CROSSFITREST AND RECOVERY

Strength & Skill

*Do a set every 1 minute 30 seconds.

2 Power Clean + 1 Push Jerk @ 65%
2 Power Clean + 1 Push Jerk @ 70%
2 Power Clean + 1 Push Jerk @ 75%
2 Power Clean + 1 Push Jerk @ 60%
2 Power Clean + 1 Push Jerk @ 70%
2 Power Clean + 1 Push Jerk @ 75%

 

WOD: AMRAP 20 Minutes
25/20 Calorie Row / 250m run / 15/12cal AB
50 Dumbbell Deadlifts (2 x 22.5/15)
25/20 Calorie Row
40 Dumbbell Front Squats (2 x 22.5/15)
25/20 Calorie Row
30 Dumbbell Shoulder to Overhead (2 x 22.5/15)

 

How it should Feel: GASSY, GRIPPY, and MUSCULAR ENDURANCE! The row/dumbbell combo will attack your body in various ways, giving you a wild spin cycle if you don’t control your breathing early on.

 

 

Mobility and Maintenance: Choose 1-2 Thoracic Mobility Drills from Kelly Starrett’s Mobility WOD and spend 5-10 minutes with them. Choose 1-2 Upper Extremity Mobility Drills from Kelly Starrett’s Mobility WOD and spend 5-10 minutes with them. Choose 2-3 Lower Extremity Mobility Drills from Kelly Starrett’s Mobility WOD and spend 10-12 minutes with them.

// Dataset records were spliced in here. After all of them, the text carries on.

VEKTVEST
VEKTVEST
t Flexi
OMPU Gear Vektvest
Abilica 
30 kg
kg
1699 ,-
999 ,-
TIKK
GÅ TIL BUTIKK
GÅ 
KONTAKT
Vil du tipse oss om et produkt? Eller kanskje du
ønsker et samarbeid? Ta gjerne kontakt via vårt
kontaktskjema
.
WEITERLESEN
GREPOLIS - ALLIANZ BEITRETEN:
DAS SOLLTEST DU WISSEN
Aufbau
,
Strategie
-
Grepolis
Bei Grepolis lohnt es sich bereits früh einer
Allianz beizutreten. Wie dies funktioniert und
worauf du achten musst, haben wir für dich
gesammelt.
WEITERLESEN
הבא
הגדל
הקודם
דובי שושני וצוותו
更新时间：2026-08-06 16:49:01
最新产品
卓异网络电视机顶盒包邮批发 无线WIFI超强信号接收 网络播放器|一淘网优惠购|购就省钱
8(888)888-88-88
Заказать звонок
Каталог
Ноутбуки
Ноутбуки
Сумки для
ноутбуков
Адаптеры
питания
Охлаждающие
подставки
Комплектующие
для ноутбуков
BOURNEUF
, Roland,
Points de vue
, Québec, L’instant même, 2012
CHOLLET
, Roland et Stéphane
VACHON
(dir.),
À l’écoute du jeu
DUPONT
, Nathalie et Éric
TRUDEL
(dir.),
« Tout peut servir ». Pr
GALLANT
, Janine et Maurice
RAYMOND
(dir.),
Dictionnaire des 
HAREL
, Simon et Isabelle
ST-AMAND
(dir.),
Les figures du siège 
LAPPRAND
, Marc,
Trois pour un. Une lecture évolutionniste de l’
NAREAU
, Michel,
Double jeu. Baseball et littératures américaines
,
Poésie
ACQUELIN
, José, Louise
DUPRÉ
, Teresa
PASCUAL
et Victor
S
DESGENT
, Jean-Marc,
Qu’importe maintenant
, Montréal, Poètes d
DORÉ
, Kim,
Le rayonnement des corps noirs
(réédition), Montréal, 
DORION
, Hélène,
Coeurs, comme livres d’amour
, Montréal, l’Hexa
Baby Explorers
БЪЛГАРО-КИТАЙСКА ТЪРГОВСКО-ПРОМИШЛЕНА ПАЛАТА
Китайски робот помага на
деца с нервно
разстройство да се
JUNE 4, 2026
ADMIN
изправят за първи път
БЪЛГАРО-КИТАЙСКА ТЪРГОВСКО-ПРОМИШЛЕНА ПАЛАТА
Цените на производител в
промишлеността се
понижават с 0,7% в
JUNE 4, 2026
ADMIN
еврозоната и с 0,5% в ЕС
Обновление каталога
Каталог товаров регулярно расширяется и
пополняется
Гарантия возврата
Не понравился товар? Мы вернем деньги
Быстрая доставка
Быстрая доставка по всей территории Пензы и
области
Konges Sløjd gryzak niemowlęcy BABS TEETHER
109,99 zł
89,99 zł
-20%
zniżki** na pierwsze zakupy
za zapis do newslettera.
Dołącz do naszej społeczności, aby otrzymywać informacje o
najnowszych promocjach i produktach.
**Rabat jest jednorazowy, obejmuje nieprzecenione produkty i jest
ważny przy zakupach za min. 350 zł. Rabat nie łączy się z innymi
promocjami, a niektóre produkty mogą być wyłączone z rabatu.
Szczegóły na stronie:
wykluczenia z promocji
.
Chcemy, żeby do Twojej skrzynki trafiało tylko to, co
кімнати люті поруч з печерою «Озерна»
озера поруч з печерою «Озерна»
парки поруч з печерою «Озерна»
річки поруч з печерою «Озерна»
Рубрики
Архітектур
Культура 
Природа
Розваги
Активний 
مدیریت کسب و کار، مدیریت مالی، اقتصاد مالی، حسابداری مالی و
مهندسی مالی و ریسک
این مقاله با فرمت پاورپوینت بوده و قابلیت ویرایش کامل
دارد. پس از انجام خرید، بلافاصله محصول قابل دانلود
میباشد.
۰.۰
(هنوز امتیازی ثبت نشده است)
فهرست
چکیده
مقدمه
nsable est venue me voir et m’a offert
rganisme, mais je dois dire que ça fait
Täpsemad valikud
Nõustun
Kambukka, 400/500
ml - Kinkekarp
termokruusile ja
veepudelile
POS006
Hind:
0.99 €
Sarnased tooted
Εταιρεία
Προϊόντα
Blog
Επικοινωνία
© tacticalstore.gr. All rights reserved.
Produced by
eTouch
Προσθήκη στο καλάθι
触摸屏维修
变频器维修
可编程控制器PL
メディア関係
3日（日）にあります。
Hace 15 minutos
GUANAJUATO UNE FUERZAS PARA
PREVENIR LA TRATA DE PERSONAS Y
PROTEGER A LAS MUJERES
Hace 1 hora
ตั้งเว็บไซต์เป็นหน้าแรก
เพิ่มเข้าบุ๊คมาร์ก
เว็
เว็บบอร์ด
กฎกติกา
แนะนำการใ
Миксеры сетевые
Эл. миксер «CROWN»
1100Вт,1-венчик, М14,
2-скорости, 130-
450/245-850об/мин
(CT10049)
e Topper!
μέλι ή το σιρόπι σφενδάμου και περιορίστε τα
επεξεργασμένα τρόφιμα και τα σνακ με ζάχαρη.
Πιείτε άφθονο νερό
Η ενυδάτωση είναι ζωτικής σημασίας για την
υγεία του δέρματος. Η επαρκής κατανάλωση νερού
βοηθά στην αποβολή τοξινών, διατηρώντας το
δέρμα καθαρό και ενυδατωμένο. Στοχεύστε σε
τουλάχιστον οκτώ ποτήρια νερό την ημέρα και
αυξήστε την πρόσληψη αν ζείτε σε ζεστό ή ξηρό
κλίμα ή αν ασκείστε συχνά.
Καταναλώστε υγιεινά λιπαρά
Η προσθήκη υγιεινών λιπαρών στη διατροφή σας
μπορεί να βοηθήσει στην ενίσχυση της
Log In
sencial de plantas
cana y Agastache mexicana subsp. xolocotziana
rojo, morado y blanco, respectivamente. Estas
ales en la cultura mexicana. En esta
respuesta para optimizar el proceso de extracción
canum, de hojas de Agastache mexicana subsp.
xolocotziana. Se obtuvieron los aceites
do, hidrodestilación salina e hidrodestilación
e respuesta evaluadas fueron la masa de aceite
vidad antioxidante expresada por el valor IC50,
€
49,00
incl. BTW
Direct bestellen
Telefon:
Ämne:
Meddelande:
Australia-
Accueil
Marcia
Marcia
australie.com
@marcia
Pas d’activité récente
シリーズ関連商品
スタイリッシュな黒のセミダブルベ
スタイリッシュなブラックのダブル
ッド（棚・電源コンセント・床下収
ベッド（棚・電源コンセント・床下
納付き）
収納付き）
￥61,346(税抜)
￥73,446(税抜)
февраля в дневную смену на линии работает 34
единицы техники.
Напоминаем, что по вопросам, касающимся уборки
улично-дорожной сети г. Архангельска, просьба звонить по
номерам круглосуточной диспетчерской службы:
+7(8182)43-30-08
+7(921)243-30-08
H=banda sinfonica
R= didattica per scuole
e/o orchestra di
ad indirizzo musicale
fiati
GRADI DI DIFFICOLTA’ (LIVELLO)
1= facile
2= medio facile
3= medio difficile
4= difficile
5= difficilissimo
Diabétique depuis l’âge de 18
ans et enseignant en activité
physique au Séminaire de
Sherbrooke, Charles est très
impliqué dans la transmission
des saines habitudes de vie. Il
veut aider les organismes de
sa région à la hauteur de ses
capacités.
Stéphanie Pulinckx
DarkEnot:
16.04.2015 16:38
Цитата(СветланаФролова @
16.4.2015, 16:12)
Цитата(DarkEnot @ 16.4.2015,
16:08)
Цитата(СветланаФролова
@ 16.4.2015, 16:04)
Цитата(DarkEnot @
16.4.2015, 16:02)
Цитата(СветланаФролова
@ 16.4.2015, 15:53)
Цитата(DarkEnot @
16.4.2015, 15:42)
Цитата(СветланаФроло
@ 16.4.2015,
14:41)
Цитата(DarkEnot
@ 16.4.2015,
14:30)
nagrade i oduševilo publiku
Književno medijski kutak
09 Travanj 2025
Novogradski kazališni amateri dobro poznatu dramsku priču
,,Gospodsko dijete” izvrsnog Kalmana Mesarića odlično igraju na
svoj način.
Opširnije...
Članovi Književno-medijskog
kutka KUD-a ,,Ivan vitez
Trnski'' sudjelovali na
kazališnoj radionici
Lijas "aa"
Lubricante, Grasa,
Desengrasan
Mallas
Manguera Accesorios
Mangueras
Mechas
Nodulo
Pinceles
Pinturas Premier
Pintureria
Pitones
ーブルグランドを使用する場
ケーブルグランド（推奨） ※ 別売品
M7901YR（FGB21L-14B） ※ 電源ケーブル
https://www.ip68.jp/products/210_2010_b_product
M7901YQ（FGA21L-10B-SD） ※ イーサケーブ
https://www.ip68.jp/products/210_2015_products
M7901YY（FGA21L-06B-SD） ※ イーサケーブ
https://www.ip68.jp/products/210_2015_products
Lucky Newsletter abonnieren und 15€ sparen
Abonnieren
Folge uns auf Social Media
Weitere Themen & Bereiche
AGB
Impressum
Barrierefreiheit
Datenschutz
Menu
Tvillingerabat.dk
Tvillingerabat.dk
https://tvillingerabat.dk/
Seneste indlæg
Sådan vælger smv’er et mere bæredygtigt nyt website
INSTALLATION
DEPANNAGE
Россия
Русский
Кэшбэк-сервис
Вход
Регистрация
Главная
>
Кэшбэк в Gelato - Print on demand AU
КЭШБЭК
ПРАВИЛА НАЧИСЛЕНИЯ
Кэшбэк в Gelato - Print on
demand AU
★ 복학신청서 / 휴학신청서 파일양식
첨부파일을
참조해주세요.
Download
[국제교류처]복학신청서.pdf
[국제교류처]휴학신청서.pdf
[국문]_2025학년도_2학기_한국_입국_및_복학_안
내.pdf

Nutrition Preparation: Ensure that you have quality foods prepared in the appropriate quantities to fuel your efforts for the remainder of the week.

Mental Restoration: Different for everyone – could be quiet time, prayer or meditation or could be gathering with friends; the key is to engage in activities that make your life full and help you recharge your batteries.